For a mobile robot, we present an approach to recognize scenes in arrangements of objects distributed over cluttered environments. Recognition is made possible by letting the robot alternately search for objects and assign found objects to scenes. Our scene model "Implicit Shape Model (ISM) trees" allows us to solve these two tasks together. For the ISM trees, this article presents novel algorithms for recognizing scenes and predicting the poses of searched objects. We define scenes as sets of objects, where some objects are connected by 3-D spatial relations. In previous work, we recognized scenes using single ISMs. However, these ISMs were prone to false positives. To address this problem, we introduced ISM trees, a hierarchical model that includes multiple ISMs. Through the recognition algorithm it contributes, this article ultimately enables the use of ISM trees in scene recognition. We intend to enable users to generate ISM trees from object arrangements demonstrated by humans.

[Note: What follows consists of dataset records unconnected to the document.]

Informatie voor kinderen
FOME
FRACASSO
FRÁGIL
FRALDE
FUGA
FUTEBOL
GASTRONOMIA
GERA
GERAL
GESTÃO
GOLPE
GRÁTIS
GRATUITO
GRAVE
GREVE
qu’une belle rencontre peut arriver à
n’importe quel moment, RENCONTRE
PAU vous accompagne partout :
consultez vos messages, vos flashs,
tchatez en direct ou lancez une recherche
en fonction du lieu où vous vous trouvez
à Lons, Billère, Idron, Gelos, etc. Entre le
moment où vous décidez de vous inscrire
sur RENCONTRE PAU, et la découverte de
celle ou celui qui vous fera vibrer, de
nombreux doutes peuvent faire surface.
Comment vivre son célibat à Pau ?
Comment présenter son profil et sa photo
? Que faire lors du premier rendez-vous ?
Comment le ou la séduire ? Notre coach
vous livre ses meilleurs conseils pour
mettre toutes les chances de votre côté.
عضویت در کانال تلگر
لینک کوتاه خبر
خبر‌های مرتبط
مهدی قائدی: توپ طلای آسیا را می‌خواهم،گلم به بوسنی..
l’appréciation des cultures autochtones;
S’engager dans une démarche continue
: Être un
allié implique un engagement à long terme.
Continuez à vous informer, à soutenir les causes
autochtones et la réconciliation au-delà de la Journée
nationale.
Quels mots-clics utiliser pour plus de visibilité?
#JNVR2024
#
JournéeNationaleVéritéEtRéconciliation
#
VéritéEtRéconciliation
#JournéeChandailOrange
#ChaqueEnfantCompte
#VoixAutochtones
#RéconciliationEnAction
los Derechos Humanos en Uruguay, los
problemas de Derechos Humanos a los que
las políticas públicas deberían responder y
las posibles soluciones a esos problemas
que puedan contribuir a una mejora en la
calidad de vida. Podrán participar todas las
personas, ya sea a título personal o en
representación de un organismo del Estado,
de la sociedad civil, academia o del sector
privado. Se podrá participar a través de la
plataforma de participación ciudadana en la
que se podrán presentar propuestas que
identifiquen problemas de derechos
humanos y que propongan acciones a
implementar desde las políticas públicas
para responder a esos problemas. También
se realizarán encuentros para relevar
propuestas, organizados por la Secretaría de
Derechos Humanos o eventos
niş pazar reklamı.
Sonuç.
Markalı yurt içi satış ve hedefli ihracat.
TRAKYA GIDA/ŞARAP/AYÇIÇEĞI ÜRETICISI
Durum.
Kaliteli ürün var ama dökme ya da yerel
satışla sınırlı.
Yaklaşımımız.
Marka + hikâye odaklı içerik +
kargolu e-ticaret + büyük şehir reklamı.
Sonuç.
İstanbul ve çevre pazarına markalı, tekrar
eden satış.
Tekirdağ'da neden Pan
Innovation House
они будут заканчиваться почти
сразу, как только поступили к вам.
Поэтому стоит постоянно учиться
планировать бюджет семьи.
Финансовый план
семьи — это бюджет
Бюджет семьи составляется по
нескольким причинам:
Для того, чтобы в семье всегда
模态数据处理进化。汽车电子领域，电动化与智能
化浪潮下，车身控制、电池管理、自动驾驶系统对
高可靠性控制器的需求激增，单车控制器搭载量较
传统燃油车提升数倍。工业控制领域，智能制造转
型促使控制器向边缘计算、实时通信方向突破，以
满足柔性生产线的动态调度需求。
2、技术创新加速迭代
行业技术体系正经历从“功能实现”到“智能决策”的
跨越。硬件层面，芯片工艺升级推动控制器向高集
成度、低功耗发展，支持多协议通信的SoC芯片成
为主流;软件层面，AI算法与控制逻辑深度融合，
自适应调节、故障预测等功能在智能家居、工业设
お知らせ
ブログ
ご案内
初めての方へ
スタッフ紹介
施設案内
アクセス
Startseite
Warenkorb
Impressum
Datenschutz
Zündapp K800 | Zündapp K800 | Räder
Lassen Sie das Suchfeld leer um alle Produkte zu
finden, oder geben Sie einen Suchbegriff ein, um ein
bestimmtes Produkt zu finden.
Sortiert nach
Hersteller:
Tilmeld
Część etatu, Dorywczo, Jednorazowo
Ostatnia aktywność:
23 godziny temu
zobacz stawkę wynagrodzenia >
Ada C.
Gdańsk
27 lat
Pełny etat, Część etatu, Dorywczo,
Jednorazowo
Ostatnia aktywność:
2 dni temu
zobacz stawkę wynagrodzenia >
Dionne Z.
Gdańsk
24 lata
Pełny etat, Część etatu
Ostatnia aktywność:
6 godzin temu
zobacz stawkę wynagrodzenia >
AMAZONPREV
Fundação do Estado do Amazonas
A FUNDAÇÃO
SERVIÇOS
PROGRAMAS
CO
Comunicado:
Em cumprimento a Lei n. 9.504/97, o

The lack of a suitable algorithm is overcome by the introduction of an ISM tree generation algorithm. In scene recognition, it is usually assumed that image data is already available. However, this is not always the case for robots. For this reason, we combined scene recognition and object search in previous work. However, we did not provide an efficient algorithm to link the two tasks. This article introduces such an algorithm that predicts the poses of searched objects with relations. Experiments show that our overall approach enables robots to find and recognize object arrangements that cannot be perceived from a single viewpoint.

翻译：针对移动机器人，我们提出一种方法，用于识别分布于杂乱环境中的物体排列所构成的场景。该方法通过让机器人交替搜索物体并将找到的物体分配至场景来实现识别。我们的场景模型"隐式形状模型树"能够同时解决这两个任务。针对ISM树，本文提出了用于场景识别和搜索物体位姿预测的新算法。我们将场景定义为物体集合，其中部分物体通过三维空间关系相连。在前期工作中，我们采用单一ISM进行场景识别，但这些ISM容易产生误报。为解决该问题，我们引入了ISM树——一种包含多个ISM的层次化模型。通过所提出的识别算法，本文最终实现了ISM树在场景识别中的应用。我们的目标是让用户能够从人类演示的物体排列中生成ISM树。通过引入ISM树生成算法，克服了现有算法缺失的问题。在场景识别中通常假设图像数据已存在，但这对机器人而言并非总是成立。为此，我们在前期工作中将场景识别与物体搜索相结合，但未提供有效算法来关联这两个任务。本文提出的算法可通过空间关系预测搜索物体的位姿。实验表明，我们的整体方法能使机器人发现并识别出单视角无法观测到的物体排列。